You cannot run a sequence in this way, since the top-level study step is unaware of your edits under the Job Configuration node. To make the study step at the top of the Study node tree “aware” of your edits under the Job Configurations node, the easiest way is to add a parametric sweep with an arbitrary parameter defined under Global Definitions > Parameters; say, dummy with value 1. Sweeping over this parameter then adds the extra overhead needed to get a handle on the Job Configuration node from the top level of the Study node. Then, you can issue a command-line batch command to run it.
This is how the corresponding “dummy” sweep will look:
The following figure shows the corresponding sweep over one parameter value for the dummy parameter.
Now, knowing that the Parametric Sweep 1 node is just a special type of Sequence node, the child nodes Solution 1, Save Model to File 1, and Evaluate: Global Evaluation 1 are just as they are in the example above using Sequence.
Enable the display of model tree tags by selecting Tag from the Model Tree Node Text menu, available in the Model Builder toolbar.
The study tag std1 is now visible in the model tree:
The Linux® command shown earlier will now run the sequence of operations that solves, saves the model to file, and finally evaluates the Global Evaluation node. Note that if you only have one Study node in your model, then you can skip the input argument study std1.
Note that if you already have a parametric sweep in your model, these can be of two types loosely referred to as “inner sweep” and “outer sweep”. The sweep in the example above using the dummy parameter is an “outer sweep”. The Study node will autodetect which type of sweep to use for best performance, but you can take control manually, if needed. In order to use a job sequence from the command line, your sweep needs to be an “outer sweep”.
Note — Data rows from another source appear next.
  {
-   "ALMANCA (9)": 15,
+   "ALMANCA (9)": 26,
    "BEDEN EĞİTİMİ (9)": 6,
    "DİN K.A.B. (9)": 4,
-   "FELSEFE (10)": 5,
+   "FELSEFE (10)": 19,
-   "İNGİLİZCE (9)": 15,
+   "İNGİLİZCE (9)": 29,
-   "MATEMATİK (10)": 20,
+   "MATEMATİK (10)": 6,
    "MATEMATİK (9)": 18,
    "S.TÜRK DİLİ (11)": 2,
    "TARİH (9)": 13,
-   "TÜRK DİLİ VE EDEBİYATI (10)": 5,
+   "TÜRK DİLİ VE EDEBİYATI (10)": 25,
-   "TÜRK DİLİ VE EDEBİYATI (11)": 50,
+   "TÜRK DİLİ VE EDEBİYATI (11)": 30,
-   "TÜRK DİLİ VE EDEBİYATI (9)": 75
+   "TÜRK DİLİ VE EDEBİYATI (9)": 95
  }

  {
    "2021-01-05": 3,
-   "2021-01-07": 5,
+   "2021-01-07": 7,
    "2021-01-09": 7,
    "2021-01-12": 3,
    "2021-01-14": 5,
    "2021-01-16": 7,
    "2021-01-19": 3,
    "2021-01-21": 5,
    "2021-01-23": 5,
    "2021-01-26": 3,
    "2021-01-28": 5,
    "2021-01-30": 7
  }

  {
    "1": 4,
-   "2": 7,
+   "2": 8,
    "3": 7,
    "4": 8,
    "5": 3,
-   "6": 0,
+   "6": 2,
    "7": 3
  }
More or less all types of sweeps can be changed from being an inner sweep to an outer sweep, but not the other way around. Inner sweeps can be faster, since they will use some of the underlying structure of the computation to speed things up. However, not all types of sweeps can be inner sweeps. For example, a sweep over a geometry parameter always needs to be an outer sweep; again, this is handled automatically by the solver. To make sure the parameter sweep is an outer sweep, change the Use parametric solver to Off in the Parametric Sweep settings, then perform a Show default solver operation and continue from there.
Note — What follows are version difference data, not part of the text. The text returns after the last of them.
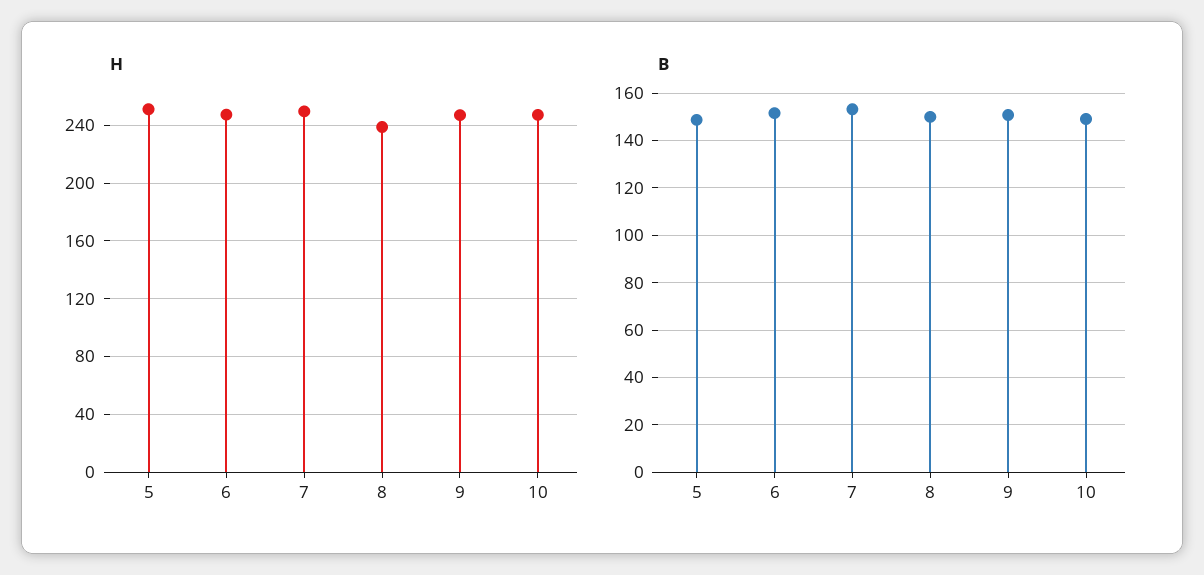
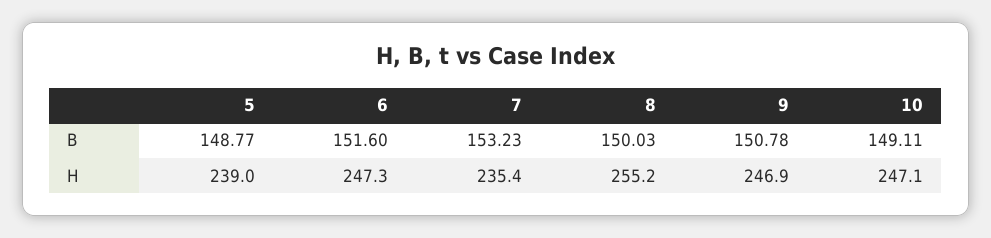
  {
    "H": {
-     "5": 250,
+     "5": 239,
      "6": 247.3,
-     "7": 250,
+     "7": 235.4,
-     "8": 240,
+     "8": 255.2,
      "9": 246.9,
      "10": 247.1
    },
    "B": {
      "5": 148.77,
      "6": 151.6,
      "7": 153.23,
      "8": 150.03,
      "9": 150.78,
      "10": 149.11
    }
  }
Job sequences can be used to automate a number of common tasks after solving a model. In this blog post, we have seen examples of:
- Saving the model to file as an MPH-file after solving
- Exporting Derived Values to file automatically after solving
There are other tasks that use job sequences that you can try on your own, including:
- Regenerating all plots after solving
- Exporting plot data to file
- Exporting image data to file
We hope you find that job sequences are a useful feature for your everyday modeling work!